*Entries taken from a collection*
# # #
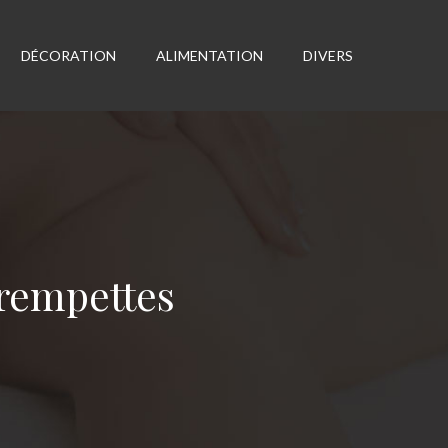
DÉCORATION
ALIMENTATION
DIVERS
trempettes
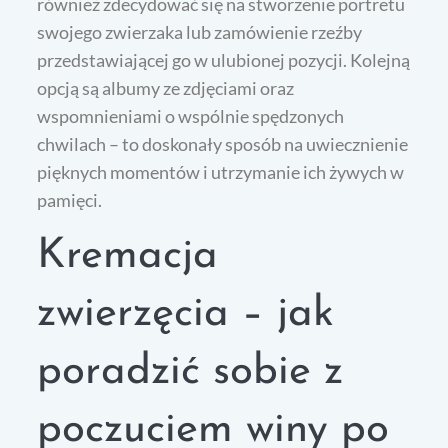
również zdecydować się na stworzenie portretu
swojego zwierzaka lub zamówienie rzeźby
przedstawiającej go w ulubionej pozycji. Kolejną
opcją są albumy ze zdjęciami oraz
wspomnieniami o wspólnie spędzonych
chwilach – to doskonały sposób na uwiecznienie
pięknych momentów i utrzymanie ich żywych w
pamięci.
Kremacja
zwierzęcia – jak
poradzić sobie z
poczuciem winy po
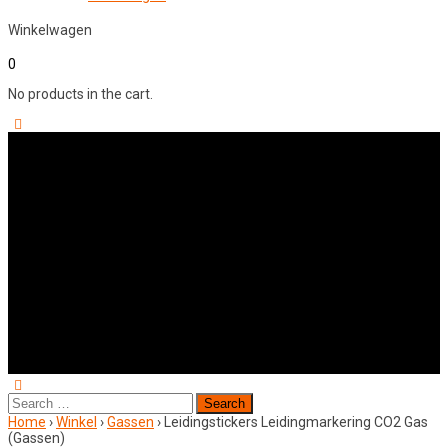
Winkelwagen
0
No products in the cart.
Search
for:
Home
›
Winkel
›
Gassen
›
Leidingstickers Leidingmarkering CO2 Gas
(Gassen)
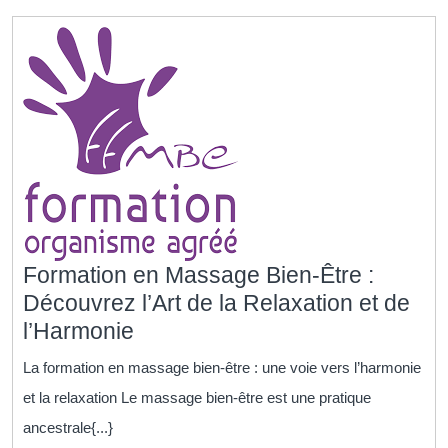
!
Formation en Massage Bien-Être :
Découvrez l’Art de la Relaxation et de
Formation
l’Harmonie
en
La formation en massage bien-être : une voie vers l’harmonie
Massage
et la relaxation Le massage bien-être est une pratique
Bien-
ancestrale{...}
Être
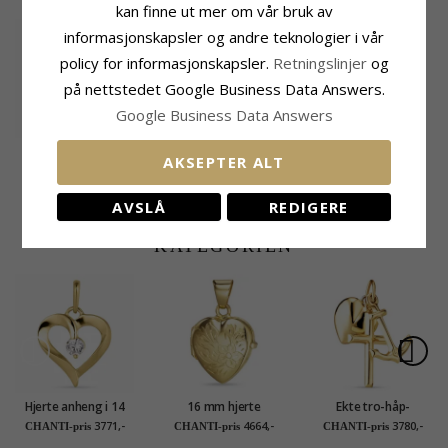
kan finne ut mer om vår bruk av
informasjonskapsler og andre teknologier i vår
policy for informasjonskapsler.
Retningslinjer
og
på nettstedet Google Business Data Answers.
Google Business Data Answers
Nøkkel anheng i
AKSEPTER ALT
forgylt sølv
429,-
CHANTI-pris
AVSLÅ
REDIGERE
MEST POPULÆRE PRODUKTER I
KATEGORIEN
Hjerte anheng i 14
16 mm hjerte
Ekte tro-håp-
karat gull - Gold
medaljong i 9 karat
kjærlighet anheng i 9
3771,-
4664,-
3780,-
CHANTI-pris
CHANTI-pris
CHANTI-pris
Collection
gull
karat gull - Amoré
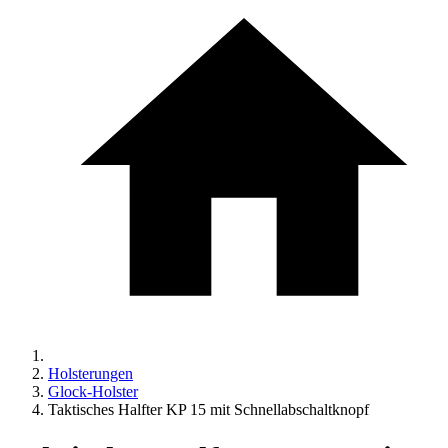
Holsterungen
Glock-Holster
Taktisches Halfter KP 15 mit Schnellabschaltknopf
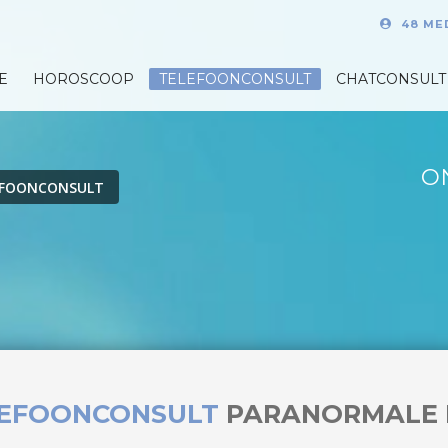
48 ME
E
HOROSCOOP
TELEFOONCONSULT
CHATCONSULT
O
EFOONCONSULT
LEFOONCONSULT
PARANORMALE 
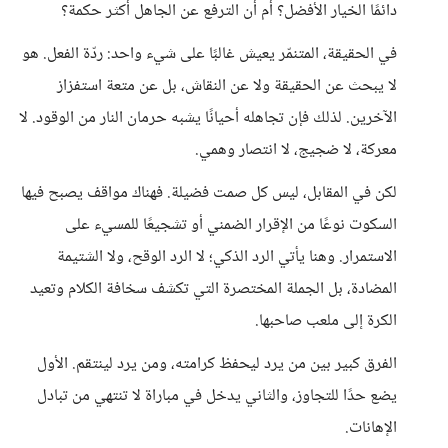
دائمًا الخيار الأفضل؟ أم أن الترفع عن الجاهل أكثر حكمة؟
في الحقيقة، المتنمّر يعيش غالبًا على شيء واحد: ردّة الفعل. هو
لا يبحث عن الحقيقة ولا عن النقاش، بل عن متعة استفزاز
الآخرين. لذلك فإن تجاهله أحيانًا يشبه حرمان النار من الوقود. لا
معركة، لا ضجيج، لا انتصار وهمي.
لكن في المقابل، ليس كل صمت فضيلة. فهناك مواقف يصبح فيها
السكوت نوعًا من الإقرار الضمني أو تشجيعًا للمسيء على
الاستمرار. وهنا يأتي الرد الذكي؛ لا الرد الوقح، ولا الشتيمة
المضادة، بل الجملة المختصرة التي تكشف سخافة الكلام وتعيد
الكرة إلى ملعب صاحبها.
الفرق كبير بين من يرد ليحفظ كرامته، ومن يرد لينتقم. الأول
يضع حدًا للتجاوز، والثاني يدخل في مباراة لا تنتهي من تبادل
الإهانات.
# # #
*ASSIGNMENT*
Repeat exactly the lines above from the one with "الآخرين. لذلك فإن" up to and including the one with "الفرق كبير بين". No other line belongs in the reply.

*ANSWER TO THIS EXERCISE*
الآخرين. لذلك فإن تجاهله أحيانًا يشبه حرمان النار من الوقود. لا
معركة، لا ضجيج، لا انتصار وهمي.
لكن في المقابل، ليس كل صمت فضيلة. فهناك مواقف يصبح فيها
السكوت نوعًا من الإقرار الضمني أو تشجيعًا للمسيء على
الاستمرار. وهنا يأتي الرد الذكي؛ لا الرد الوقح، ولا الشتيمة
المضادة، بل الجملة المختصرة التي تكشف سخافة الكلام وتعيد
الكرة إلى ملعب صاحبها.
الفرق كبير بين من يرد ليحفظ كرامته، ومن يرد لينتقم. الأول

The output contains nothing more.